Dans un autre pays où la décence est la norme, un dirigeant de club de foot, d’association caritative, de troisième âge ou de conseil municipal aurait rendu son tablier, en assumant le naufrage et en reconnaissant  l’échec. Non, Pravind Jugnauth est un “inquiet” qui se croise les bras et qui ne fait que constater. Shocking!

Si sa mémoire flanche, on peut juste lui rappeler qu’après des dénonciations systématiques dans la presse, ce n’est pas moins que la commission sur la drogue présidée par l’ancien juge Paul Lam Shang Leen qui avait établi qu’il y avait des liens organiques entre forces de l’ordre et trafiquants de drogue. Une des recommandations formulées était le démantèlement de l’ADSU.

Interpellé à maintes reprises sur cette préconisation très précise, le ministre de l’Intérieur a été catégorique : pas question de démanteler l’ADSU dont il disait apprécier le travail de manière emphatique. Aujourd’hui, il parle de “l’influence de la mafia” et son “evil like” commissaire de police Dip a décidé d’étêter l’ADSU et de privilégier sa “striking team”, elle-même sujette aux pires accusations et à des soupçons de connivence avec plusieurs filières de trafic de stupéfiants. Son ADSU démembré, c’est un nouvel échec pour le PM qui a la responsabilité de la police depuis janvier 2017. Après six ans, avec un tel bilan, c’aurait du être la porte de sortie.

[Données textuelles extraites des pages]

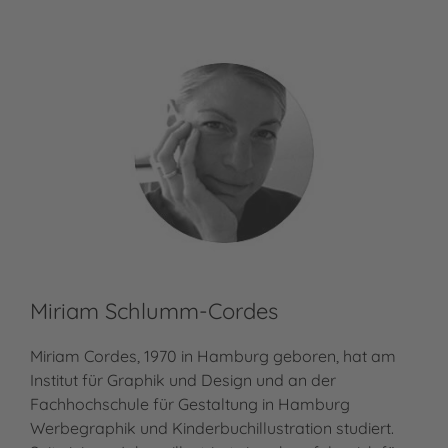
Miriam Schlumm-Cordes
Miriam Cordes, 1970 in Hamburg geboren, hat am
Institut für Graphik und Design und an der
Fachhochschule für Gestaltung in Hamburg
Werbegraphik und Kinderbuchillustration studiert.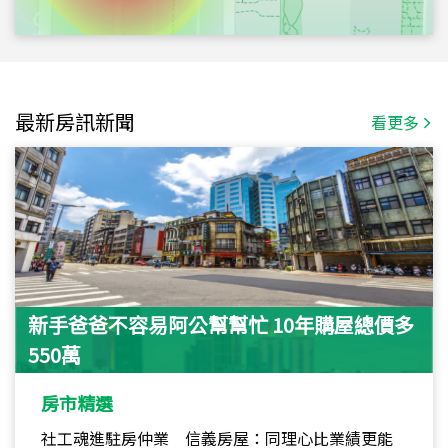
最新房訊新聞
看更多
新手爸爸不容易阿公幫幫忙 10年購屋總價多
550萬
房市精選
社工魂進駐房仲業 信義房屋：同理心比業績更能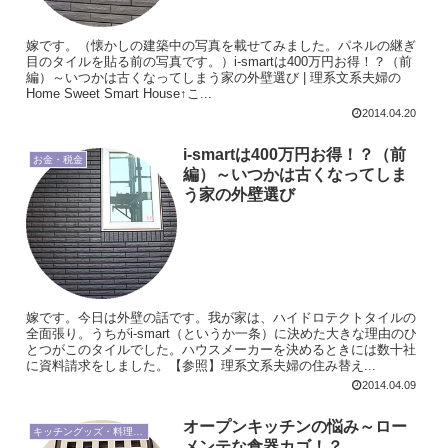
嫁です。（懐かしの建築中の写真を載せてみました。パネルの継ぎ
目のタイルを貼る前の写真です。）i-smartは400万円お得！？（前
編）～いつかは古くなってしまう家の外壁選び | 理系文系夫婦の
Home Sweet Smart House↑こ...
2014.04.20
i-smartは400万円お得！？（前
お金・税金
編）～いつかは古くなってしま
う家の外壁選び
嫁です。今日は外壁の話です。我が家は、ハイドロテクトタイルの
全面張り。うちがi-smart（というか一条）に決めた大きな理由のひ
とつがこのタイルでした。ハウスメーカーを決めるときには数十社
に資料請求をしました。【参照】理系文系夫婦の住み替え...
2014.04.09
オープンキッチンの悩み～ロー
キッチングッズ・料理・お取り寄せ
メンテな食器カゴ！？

* * *

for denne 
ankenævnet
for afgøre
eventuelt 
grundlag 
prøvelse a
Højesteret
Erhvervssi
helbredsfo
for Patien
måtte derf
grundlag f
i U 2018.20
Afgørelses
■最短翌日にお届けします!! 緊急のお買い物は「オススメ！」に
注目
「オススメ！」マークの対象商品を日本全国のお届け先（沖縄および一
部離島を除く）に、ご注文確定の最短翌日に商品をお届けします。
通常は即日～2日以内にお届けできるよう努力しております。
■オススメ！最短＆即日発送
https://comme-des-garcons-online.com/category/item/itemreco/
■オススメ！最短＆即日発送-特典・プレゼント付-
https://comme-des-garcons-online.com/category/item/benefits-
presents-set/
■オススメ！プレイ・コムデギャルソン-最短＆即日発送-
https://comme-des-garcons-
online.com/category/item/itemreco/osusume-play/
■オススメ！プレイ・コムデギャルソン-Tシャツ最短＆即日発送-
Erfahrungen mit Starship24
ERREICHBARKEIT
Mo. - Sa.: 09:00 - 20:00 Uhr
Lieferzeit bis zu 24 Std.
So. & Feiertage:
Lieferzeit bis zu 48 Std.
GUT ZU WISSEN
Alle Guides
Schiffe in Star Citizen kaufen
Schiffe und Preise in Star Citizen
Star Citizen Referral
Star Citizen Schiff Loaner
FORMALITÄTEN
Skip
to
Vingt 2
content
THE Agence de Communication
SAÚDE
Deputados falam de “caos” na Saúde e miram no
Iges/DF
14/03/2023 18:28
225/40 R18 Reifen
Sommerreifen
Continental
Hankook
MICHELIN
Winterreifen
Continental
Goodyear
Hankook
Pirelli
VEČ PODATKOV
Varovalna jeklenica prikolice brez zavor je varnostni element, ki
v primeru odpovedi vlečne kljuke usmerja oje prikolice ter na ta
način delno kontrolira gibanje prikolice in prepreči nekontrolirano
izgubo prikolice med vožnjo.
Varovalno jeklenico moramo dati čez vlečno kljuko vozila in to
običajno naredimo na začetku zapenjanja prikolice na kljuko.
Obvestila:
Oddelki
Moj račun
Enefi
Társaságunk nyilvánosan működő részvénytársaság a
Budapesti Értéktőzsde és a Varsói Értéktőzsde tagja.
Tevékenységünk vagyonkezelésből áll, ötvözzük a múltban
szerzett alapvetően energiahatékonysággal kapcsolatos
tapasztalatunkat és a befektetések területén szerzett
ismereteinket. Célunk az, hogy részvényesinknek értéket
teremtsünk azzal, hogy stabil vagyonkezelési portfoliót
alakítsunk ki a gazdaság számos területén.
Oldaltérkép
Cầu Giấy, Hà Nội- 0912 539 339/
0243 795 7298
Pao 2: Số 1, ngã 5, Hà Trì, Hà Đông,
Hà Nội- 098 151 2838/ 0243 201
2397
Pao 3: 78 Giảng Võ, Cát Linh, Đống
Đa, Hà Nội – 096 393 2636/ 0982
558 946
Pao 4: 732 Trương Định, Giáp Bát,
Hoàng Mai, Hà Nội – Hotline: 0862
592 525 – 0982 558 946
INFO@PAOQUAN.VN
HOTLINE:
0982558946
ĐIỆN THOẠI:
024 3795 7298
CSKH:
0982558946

CONSIGNE. Veuillez indiquer, s'il vous plaît, si chacune de ces affirmations concorde avec le texte à lire, en répondant oui ou non et en citant mot pour mot le passage décisif : (a) la commission sur la drogue était présidée par l'ancien juge Paul Lam Shang Leen ; (b) le ministre de l'Intérieur a accepté de démanteler l'ADSU ; (c) le PM a la responsabilité de la police depuis janvier 2019. Les entrées ci-dessus ne sont pas nécessaires.

RÉPONSE.
(a) Oui : « la commission sur la drogue présidée par l’ancien juge Paul Lam Shang Leen »
(b) Non : « pas question de démanteler l’ADSU »
(c) Non : « qui a la responsabilité de la police depuis janvier 2017 »